Das Berliner Verbot sowjetischer, russischer und ukrainischer Fahnen an bestimmten Gedenkorten ist umstritten. Allerdings habe es ein friedliches Gedenken an das Ende des Zweiten Weltkriegs ermöglicht, argumentiert Polizeipräsidentin Slowik im rbb.

Die Berliner Polizeipräsidentin Barbara Slowik hat ein positives Fazit der Einsätze zum Gedenken an das Ende des Zweiten Weltkriegs gezogen. Zugleich verteidigte sie am Montagabend im rbb das Vorgehen der Polizeikräfte am 8. und 9. Mai und auch das umstrittene Fahnenverbot an bestimmten Orten.

Es sei das Ziel der Polizei gewesen, ein würdiges Gedenken an die Kriegsopfer zu ermöglichen, so Slowik. Gleichzeitig sollte ein Verherrlichen des aktuellen russischen Angriffskriegs verhindert werden. Vor diesem Hintergrund habe man sich entschieden, rund um die Ehrenmäler etwa Fahnen und Uniformen zu verbieten.

"Einschreiten der Kollegen war verhältnismäßig"
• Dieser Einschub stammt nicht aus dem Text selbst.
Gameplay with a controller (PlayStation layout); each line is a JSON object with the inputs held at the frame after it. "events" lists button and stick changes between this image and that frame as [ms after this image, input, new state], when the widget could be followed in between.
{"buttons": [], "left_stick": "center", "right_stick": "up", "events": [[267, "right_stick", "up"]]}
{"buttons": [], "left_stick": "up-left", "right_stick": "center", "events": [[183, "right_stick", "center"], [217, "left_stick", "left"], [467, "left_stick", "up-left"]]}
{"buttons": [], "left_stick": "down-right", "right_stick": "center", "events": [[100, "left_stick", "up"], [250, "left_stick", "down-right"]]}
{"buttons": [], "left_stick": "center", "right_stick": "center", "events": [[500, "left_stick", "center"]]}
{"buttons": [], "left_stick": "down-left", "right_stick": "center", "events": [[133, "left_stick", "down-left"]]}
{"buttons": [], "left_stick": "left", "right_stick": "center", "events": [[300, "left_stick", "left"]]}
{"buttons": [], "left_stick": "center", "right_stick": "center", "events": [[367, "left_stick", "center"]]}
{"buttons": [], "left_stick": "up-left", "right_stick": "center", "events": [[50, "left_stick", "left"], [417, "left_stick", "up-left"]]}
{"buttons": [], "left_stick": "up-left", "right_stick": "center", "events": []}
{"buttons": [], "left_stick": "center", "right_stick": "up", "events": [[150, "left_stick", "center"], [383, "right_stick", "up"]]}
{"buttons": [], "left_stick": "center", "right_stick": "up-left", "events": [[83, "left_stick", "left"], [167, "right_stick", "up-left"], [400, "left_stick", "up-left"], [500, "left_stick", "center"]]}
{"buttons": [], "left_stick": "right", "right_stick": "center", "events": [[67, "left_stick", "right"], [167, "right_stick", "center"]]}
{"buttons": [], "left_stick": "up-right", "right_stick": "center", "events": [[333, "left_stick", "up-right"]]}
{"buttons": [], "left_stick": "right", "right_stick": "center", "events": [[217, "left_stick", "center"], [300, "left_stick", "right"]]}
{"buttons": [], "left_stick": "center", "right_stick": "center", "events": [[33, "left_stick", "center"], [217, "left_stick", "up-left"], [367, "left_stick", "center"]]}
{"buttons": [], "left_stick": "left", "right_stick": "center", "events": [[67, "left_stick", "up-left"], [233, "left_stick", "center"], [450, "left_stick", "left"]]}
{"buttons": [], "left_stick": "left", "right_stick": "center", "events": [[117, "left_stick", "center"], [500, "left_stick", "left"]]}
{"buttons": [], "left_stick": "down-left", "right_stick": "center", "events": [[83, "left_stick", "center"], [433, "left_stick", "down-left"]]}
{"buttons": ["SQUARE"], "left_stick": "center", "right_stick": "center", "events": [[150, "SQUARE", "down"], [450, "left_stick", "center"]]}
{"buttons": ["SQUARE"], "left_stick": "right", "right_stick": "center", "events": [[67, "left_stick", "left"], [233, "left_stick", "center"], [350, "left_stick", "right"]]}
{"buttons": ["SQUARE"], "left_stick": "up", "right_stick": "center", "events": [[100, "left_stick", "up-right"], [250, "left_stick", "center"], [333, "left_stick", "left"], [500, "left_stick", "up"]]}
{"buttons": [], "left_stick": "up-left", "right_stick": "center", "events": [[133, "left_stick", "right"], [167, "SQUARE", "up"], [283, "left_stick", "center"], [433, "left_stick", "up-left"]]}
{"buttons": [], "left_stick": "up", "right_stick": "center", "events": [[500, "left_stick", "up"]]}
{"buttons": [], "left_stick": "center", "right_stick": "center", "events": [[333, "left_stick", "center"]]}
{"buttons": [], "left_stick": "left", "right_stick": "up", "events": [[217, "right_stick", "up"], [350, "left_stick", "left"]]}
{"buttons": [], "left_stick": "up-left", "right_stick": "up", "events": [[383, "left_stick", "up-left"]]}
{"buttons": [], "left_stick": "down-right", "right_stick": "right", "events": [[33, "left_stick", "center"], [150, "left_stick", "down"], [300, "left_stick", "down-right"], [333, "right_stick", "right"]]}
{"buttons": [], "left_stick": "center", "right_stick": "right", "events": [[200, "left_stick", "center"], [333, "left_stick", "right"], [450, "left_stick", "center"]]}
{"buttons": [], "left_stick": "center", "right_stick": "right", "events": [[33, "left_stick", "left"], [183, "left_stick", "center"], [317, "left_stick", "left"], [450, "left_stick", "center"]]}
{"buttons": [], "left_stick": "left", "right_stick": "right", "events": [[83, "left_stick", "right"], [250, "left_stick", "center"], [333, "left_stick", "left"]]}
Am Sonntag und Montag hätten rund 2.500 Menschen "ganz überwiegend friedlich und würdevoll der Kriegsopfer gedacht". Ohne diese Regelungen hätte es deutlich mehr Auseinandersetzungen gegeben, betonte Slowik. Das Einschreiten der Kollegen sei daher verhältnismäßig gewesen. Slowik sagte, es sei schmerzhaft und bedauerlich, dass es der Putin-treuen Rockergruppe "Nachtwölfe" trotzdem gelungen sei, sich mit einer russischen Fahne zu zeigen.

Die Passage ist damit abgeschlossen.